In an effort to address the suboptimal response to vaccination observed in immunocompromised hosts, the Centers for Disease Control and Prevention recently recommended that SOT recipients who previously received 2 doses of either the BNT162b2 or mRNA-1273 vaccine should receive a third dose [13]. Compared to a 2-dose schedule, the administration of 3 doses of the BNT162b2 vaccine in high-risk patients has been associated with decreased rates of infection including severe illness [14]. In SOT recipients, the administration of 3 doses of the mRNA-1273 vaccine appears to result in enhanced humoral and T-cell responses [15]. Based on recent data demonstrating improved immunogenicity and high efficacy after repeat dosing, forthcoming guidelines may recommend that immunocompromised hosts receive a second dose of the Ad26.COV2.S vaccine [16].

Finally, this case underscores the risk of secondary infections in immunocompromised patients afflicted with COVID-19. This patient’s duration of intubation predisposed to pneumonia related to Pseudomonas aeruginosa. This pathogen is more frequently isolated from lung transplant recipients [17]. In cases of definitively proven secondary bacterial pneumonia occurring during the course of severe COVID-19 infection, P aeruginosa is commonly identified [18]. The simultaneous isolation of both Candida and Clostridium species from blood suggested a polymicrobial source of infection in this case. These pathogens often associated with abdominal infection correlated with the marked bowel pathology observed on imaging.

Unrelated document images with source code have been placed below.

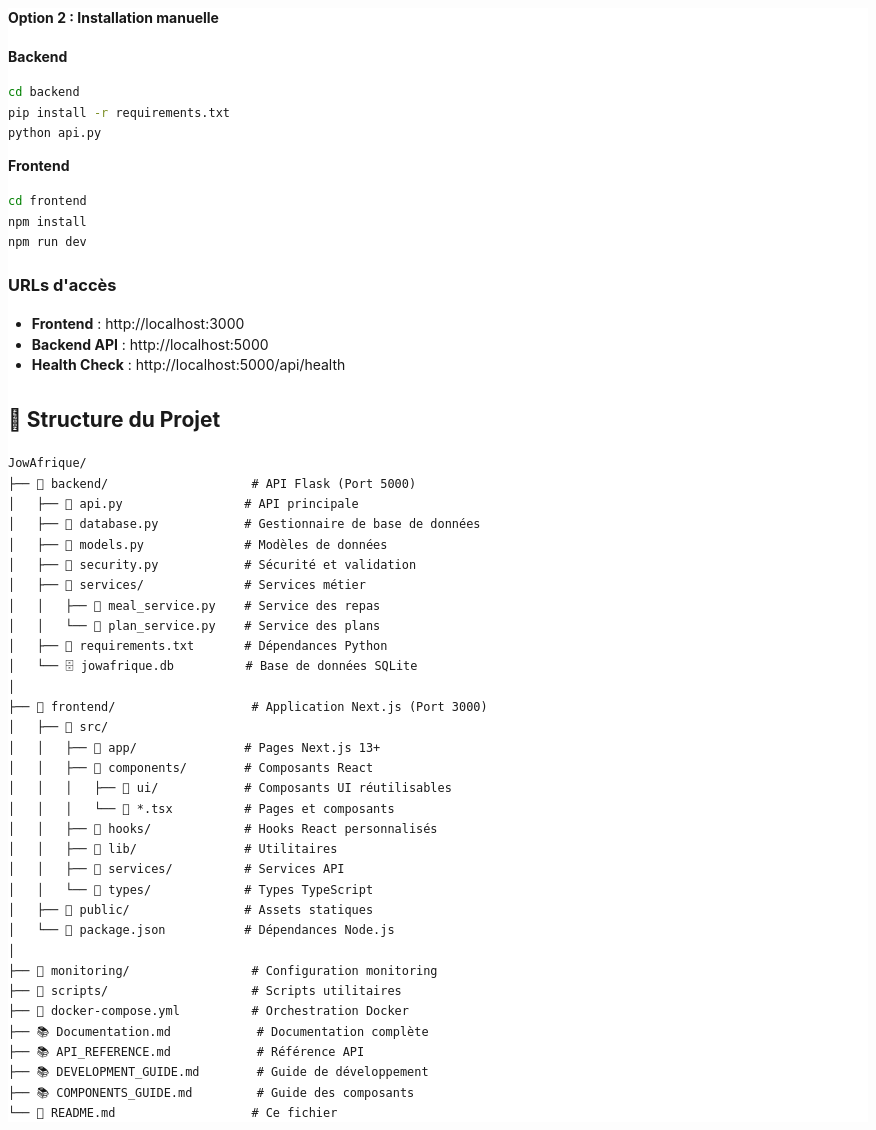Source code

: #### Option 2 : Installation manuelle

**Backend**
```bash
cd backend
pip install -r requirements.txt
python api.py
```

**Frontend**
```bash
cd frontend
npm install
npm run dev
```

### URLs d'accès
- **Frontend** : http://localhost:3000
- **Backend API** : http://localhost:5000
- **Health Check** : http://localhost:5000/api/health

## 📁 Structure du Projet

```
JowAfrique/
├── 📁 backend/                    # API Flask (Port 5000)
│   ├── 📄 api.py                 # API principale
│   ├── 📄 database.py            # Gestionnaire de base de données
│   ├── 📄 models.py              # Modèles de données
│   ├── 📄 security.py            # Sécurité et validation
│   ├── 📁 services/              # Services métier
│   │   ├── 📄 meal_service.py    # Service des repas
│   │   └── 📄 plan_service.py    # Service des plans
│   ├── 📄 requirements.txt       # Dépendances Python
│   └── 🗄️ jowafrique.db          # Base de données SQLite
│
├── 📁 frontend/                   # Application Next.js (Port 3000)
│   ├── 📁 src/
│   │   ├── 📁 app/               # Pages Next.js 13+
│   │   ├── 📁 components/        # Composants React
│   │   │   ├── 📁 ui/            # Composants UI réutilisables
│   │   │   └── 📄 *.tsx          # Pages et composants
│   │   ├── 📁 hooks/             # Hooks React personnalisés
│   │   ├── 📁 lib/               # Utilitaires
│   │   ├── 📁 services/          # Services API
│   │   └── 📁 types/             # Types TypeScript
│   ├── 📁 public/                # Assets statiques
│   └── 📄 package.json           # Dépendances Node.js
│
├── 📁 monitoring/                 # Configuration monitoring
├── 📁 scripts/                    # Scripts utilitaires
├── 🐳 docker-compose.yml          # Orchestration Docker
├── 📚 Documentation.md            # Documentation complète
├── 📚 API_REFERENCE.md            # Référence API
├── 📚 DEVELOPMENT_GUIDE.md        # Guide de développement
├── 📚 COMPONENTS_GUIDE.md         # Guide des composants
└── 📄 README.md                   # Ce fichier
```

Intestinal complications including perforation have been associated with COVID-19 infection [19]. Though profound shock may have contributed to the bowel pathology noted in this case, the most prominently affected portion of the bowel appeared proximal to Sudeck’s point, a site classically associated with watershed ischemia [20]. Serum CMV viral loads may not always correlate well with invasive gastrointestinal disease, but it is more likely that the low level identified in this case represented nonspecific, mild reactivation in the setting of critical illness. This finding highlights the importance of carefully monitoring for CMV reactivation at weekly intervals in SOT recipients receiving augmented immunosuppression [21]. Interleukin 6 (IL-6) antagonism has been associated with intestinal pathology including perforation both in patients with rheumatologic conditions and those with COVID-19 [22, 23]. Clinical symptoms in this scenario may be muted and atypical. Although tocilizumab administration may have a role in the treatment of severe COVID-19, multiple prominent studies assessing the efficacy of this intervention have excluded transplant recipients from enrollment [24, 25]. In the absence of more substantive studies assessing the role of biologic therapy in immunocompromised hosts, providers should exercise caution when considering agents such as tocilizumab in transplant recipients. Clinicians should have a lower threshold to evaluate for intra-abdominal pathology in patients with COVID-19 experiencing clinical decompensation, especially in hosts with immunocompromising conditions and those receiving IL-6 antagonists.

In light of recent trends in the spread of the B.1.617.2 (Delta) variant as well as novel variants that may represent the end result of recombination events, this work emphasizes the ongoing importance of more conservative precautions to avoid COVID-19 infection in transplant recipients [26].